The killing took place after an “order from superior authority,” Yonhap cited South Korean officials as saying.
The South Korean Ministry of National Defense condemned the shooting as an “outrageous act.”
“We sternly warn North Korea that all responsibilities for this incident lie with it,” the ministry said in a statement.
Isolated North Korea — whose crumbling healthcare system would struggle to cope with a major COVID-19 outbreak — has not confirmed a single case of the disease that has swept the world.
Pyongyang in January closed its border with China to prevent contamination, and in July state media said that it had raised its state of emergency to the maximum level.

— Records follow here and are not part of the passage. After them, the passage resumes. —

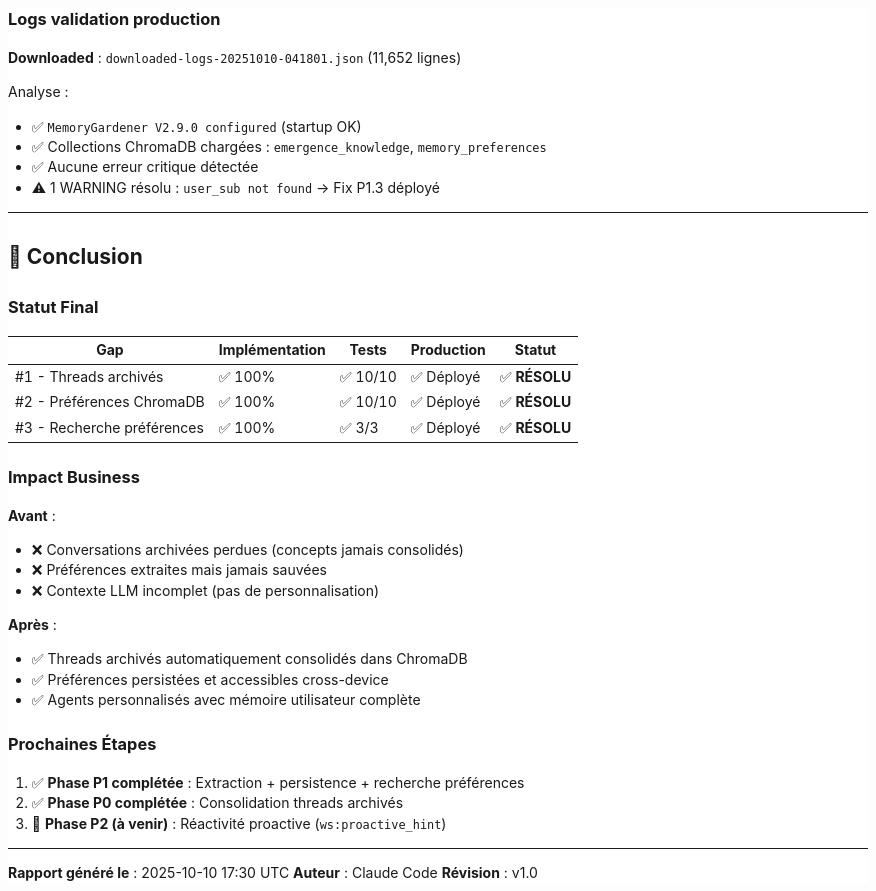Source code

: ### Logs validation production

**Downloaded** : `downloaded-logs-20251010-041801.json` (11,652 lignes)

Analyse :
- ✅ `MemoryGardener V2.9.0 configured` (startup OK)
- ✅ Collections ChromaDB chargées : `emergence_knowledge`, `memory_preferences`
- ✅ Aucune erreur critique détectée
- ⚠️ 1 WARNING résolu : `user_sub not found` → Fix P1.3 déployé

---

## 📝 Conclusion

### Statut Final

| Gap | Implémentation | Tests | Production | Statut |
|-----|---------------|-------|------------|--------|
| #1 - Threads archivés | ✅ 100% | ✅ 10/10 | ✅ Déployé | ✅ **RÉSOLU** |
| #2 - Préférences ChromaDB | ✅ 100% | ✅ 10/10 | ✅ Déployé | ✅ **RÉSOLU** |
| #3 - Recherche préférences | ✅ 100% | ✅ 3/3 | ✅ Déployé | ✅ **RÉSOLU** |

### Impact Business

**Avant** :
- ❌ Conversations archivées perdues (concepts jamais consolidés)
- ❌ Préférences extraites mais jamais sauvées
- ❌ Contexte LLM incomplet (pas de personnalisation)

**Après** :
- ✅ Threads archivés automatiquement consolidés dans ChromaDB
- ✅ Préférences persistées et accessibles cross-device
- ✅ Agents personnalisés avec mémoire utilisateur complète

### Prochaines Étapes

1. ✅ **Phase P1 complétée** : Extraction + persistence + recherche préférences
2. ✅ **Phase P0 complétée** : Consolidation threads archivés
3. 🚧 **Phase P2 (à venir)** : Réactivité proactive (`ws:proactive_hint`)

---

**Rapport généré le** : 2025-10-10 17:30 UTC
**Auteur** : Claude Code
**Révision** : v1.0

North Korean officials in the same month put the border city of Kaesong under lockdown after a defector who had fled to the South three years ago sneaked back over the heavily fortified border, amid fears that he might have carried the virus.
US Forces Korea Commander Robert Abrams said earlier this month that North Korean authorities had issued shoot-to-kill orders to prevent COVID-19 entering the country from China, creating a “buffer zone” at the border.
This week’s shooting is the first time in 10 years that North Korean forces have killed a South Korean.
In November 2010, Pyongyang’s military bombarded Yeonpyeong island — close to this week’s incident — killing two civilians and two marines. It came months after a torpedo fired from a North Korean submarine sank South Korea’s Cheonan warship, killing 46 crew, although Pyongyang denies responsibility.
In 2008, a North Korean soldier gunned down a female South Korean tourist who walked into a forbidden area at the North’s Mount Kumgang resort, prompting Seoul to suspend the highly profitable visits.